The gradient of $\| x - \alpha \nabla f(x) \|_2^2$ with respect to $x$, where $x \in \mathbb{C}^n$, $\nabla f(x) \in \mathbb{C}^n$, and $\alpha \in \mathbb{R}$?
Following greg's comments, please see below my attempt. Is it correct?
Let us say that $A : B := {\mathrm{Tr}}(A^{\rm T} B)$, $(\cdot)^*$ means complex conjugate, $g := \nabla f$, $H := \nabla g$.
And, $\phi := \| x - \alpha \nabla f(x) \|_2^2 = \| x - \alpha g \|_2^2 = \left(x - \alpha g \right) : \left(x - \alpha g \right)^*$.

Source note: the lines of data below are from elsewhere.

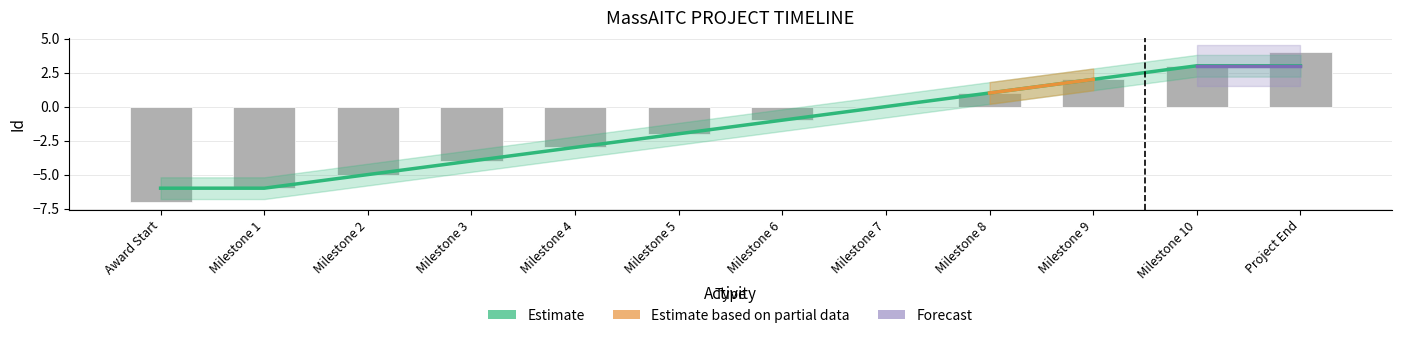

Which has a higher value, Milestone 9 or Milestone 3?

Milestone 9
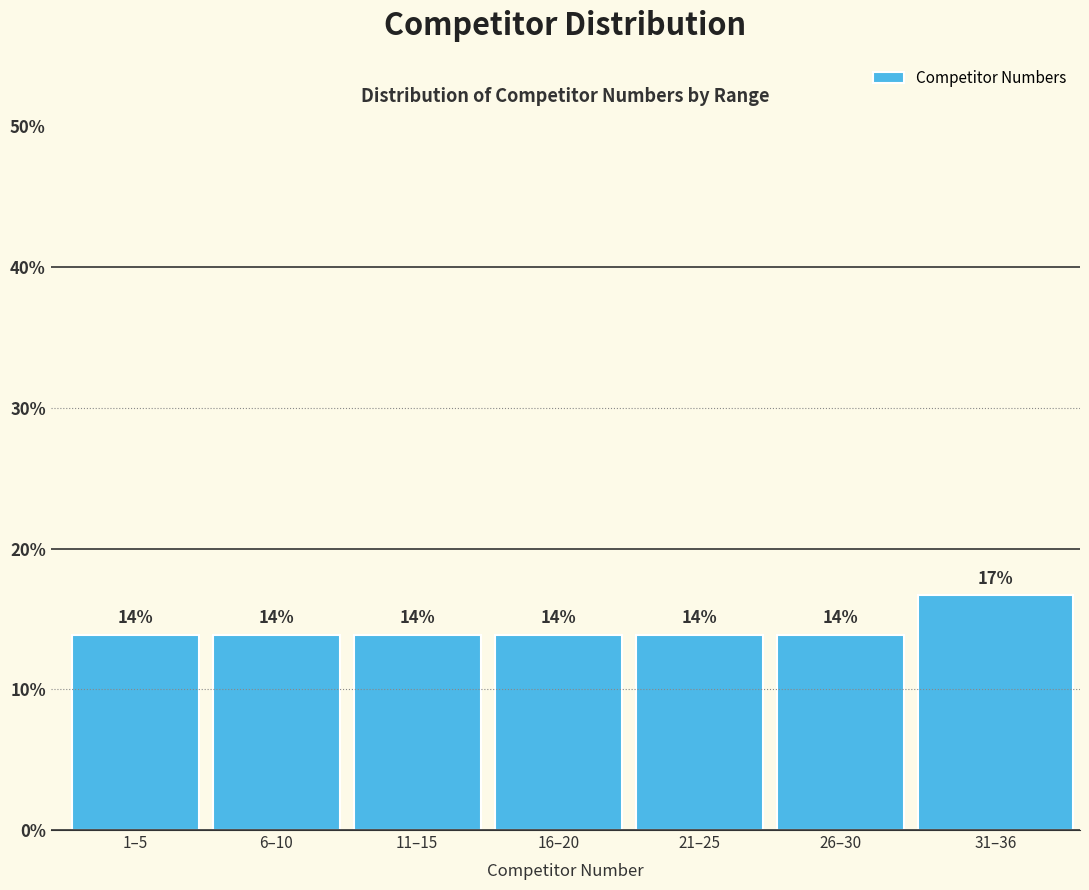

Does the chart contain any negative values?

No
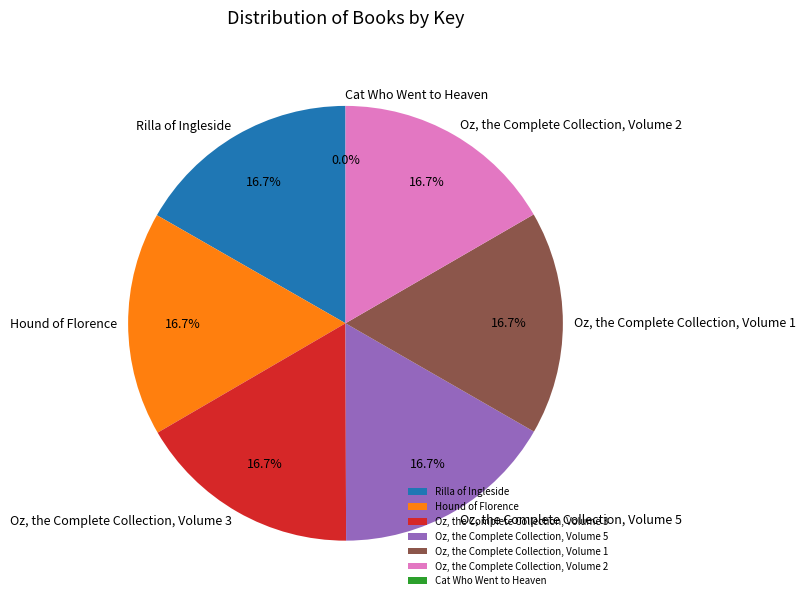

Is Oz, the Complete Collection, Volume 2 the majority of the pie?

No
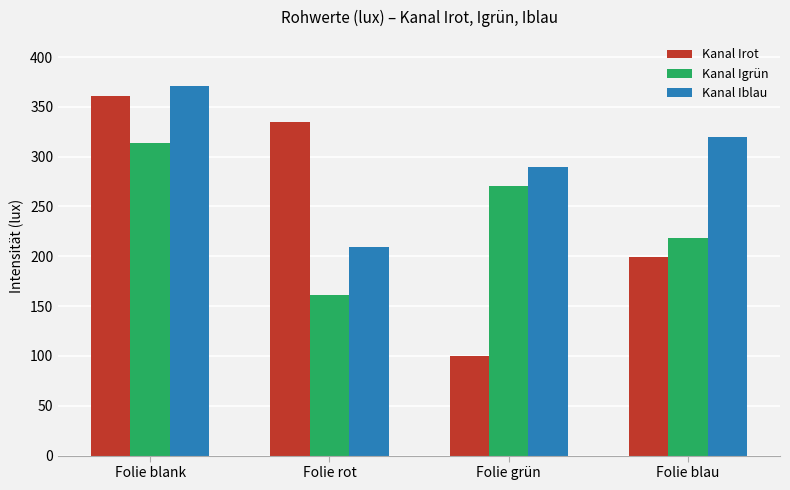

What is the label of the 1st bar from the right?

Folie blau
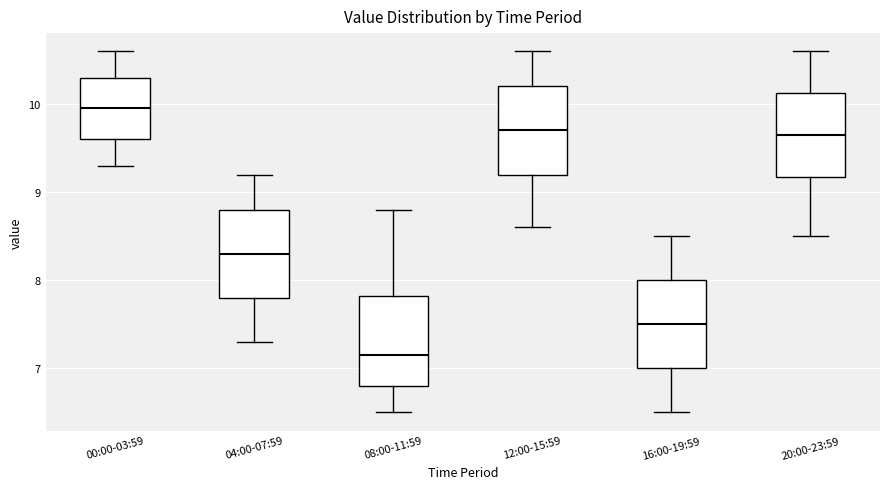

Reading left to right, read every box against the y-axis: the position of its median line, the range the box covers, and the ends of its whiskers. The values are not printed on the chart, so give them approximately, as read against the axis.

00:00-03:59: median 10.0, box 9.6 to 10.3, whiskers 9.3 to 10.6
04:00-07:59: median 8.3, box 7.8 to 8.8, whiskers 7.3 to 9.2
08:00-11:59: median 7.2, box 6.8 to 7.8, whiskers 6.5 to 8.8
12:00-15:59: median 9.7, box 9.2 to 10.2, whiskers 8.6 to 10.6
16:00-19:59: median 7.5, box 7.0 to 8.0, whiskers 6.5 to 8.5
20:00-23:59: median 9.7, box 9.2 to 10.1, whiskers 8.5 to 10.6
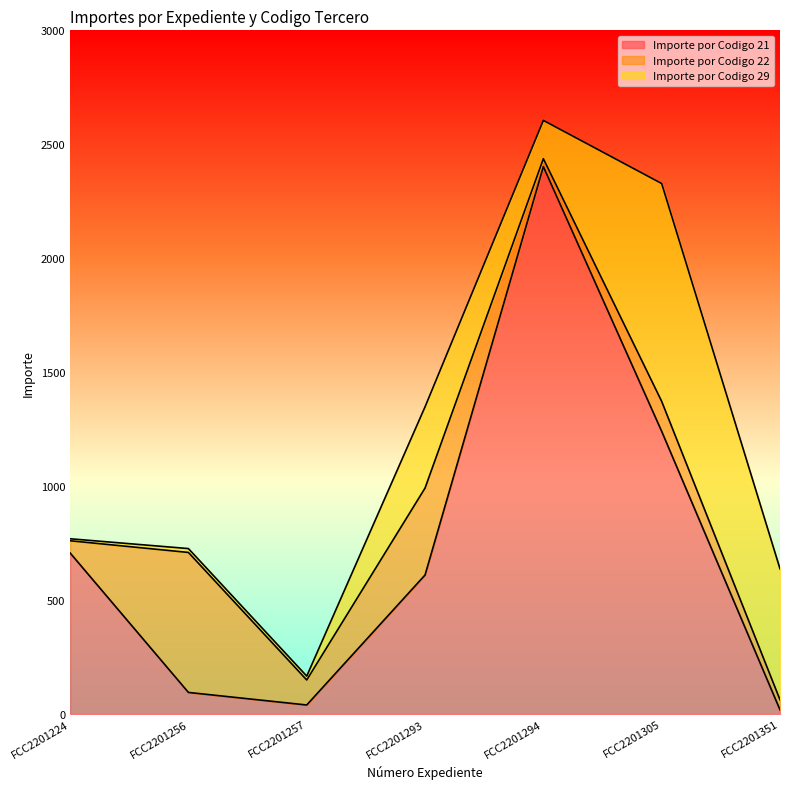

Which series has the largest total across all categories?

Importe por Codigo 21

Then, ignoring the non-conjugate term in the differential, \begin{align} d \phi &= \left(x - \alpha g \right) : d\left(x - \alpha g \right)^*\\ &= \left(x - \alpha g \right) : \left(dx^* - \alpha \, H^* dx^* \right) \\ &= \left(I - \alpha H^* \right)^{\rm T}\left(x - \alpha g \right) : dx^* \end{align}
So, the gradient is $$\frac{\partial \phi}{\partial x^*} = \left(I - \alpha H^* \right)^{\rm T}\left(x - \alpha g \right) = \left(I - \alpha H^{\rm H} \right)\left(x - \alpha \nabla f \right)$$
Is this correct?